EXCERPTED PASSAGE
[Start of Attachment]

Schools begin in minds and hearts-not in brick and mortar.
Denver Seminary began in the minds of several Colorado Conservative Baptist pastors, who presented the idea at the annual meeting of the Conservative Baptist Association of Colorado in May, 1950. In response, the association formed an organizing committee of Conservative Baptist leaders. In the ensuing months, these men secured an adequate building for the new school and led in the selection of the first faculty and Board of Trustees. After promotion began, inquiries came in from a number of prospective students. In September 1950, 31 students enrolled.
The next year marked the coming of Dr. Carey S. Thomas as president and Dr. Vernon C. Grounds as dean. In a relatively short time the school obtained governmental approval for education under the G.I. Bill. This was followed by approval for the training of foreign students and later by governmental recognition for the education of chaplains. The first graduating class (1952) consisted of six members, all of whom had transferred to Denver from other schools.

[End of Attachment]

SUPPLIED DATA
[Start of Attachment]

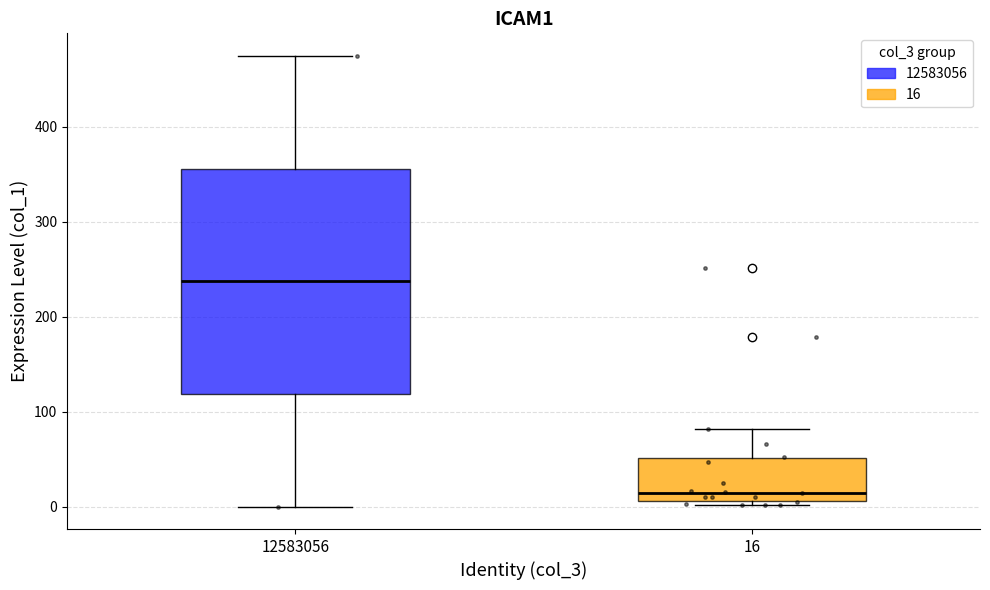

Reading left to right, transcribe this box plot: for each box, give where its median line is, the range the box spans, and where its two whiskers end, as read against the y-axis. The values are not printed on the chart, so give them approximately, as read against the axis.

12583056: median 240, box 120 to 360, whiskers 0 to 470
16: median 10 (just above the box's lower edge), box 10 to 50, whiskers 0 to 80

[End of Attachment]
[Start of Attachment]

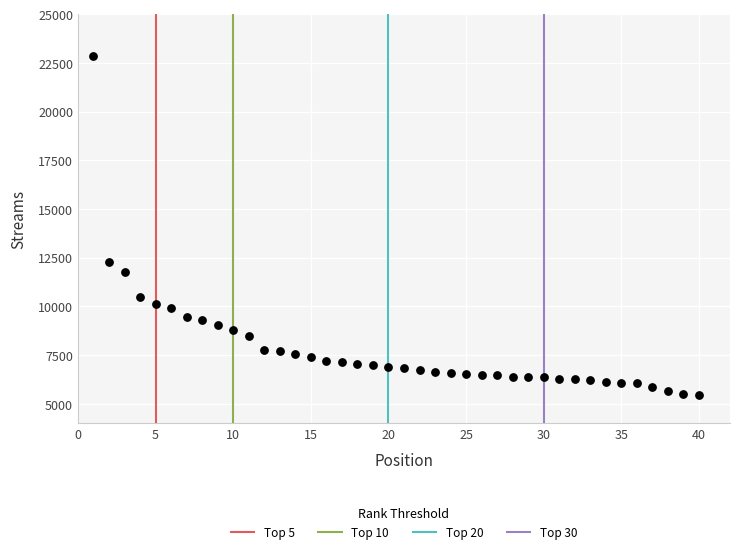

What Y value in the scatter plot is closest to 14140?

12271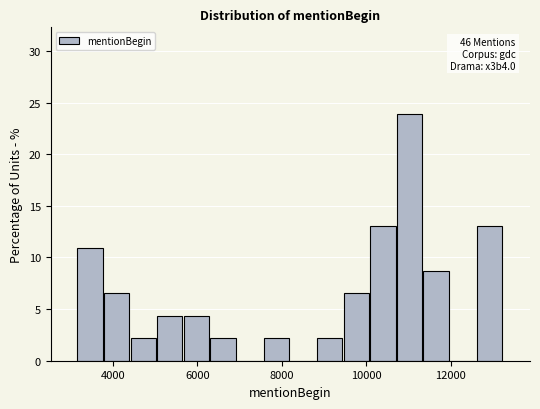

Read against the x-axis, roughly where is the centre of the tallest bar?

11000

[End of Attachment]

DIRECTIONS
From the Denver Seminary history, reproduce the part that opens with the words containing "Schools begin in" and closes with "31 students enrolled.", swapping in "Evangelical Baptist" wherever "Conservative Baptist" occurs.

EXPECTED ANSWER
Schools begin in minds and hearts-not in brick and mortar.
Denver Seminary began in the minds of several Colorado Evangelical Baptist pastors, who presented the idea at the annual meeting of the Evangelical Baptist Association of Colorado in May, 1950. In response, the association formed an organizing committee of Evangelical Baptist leaders. In the ensuing months, these men secured an adequate building for the new school and led in the selection of the first faculty and Board of Trustees. After promotion began, inquiries came in from a number of prospective students. In September 1950, 31 students enrolled.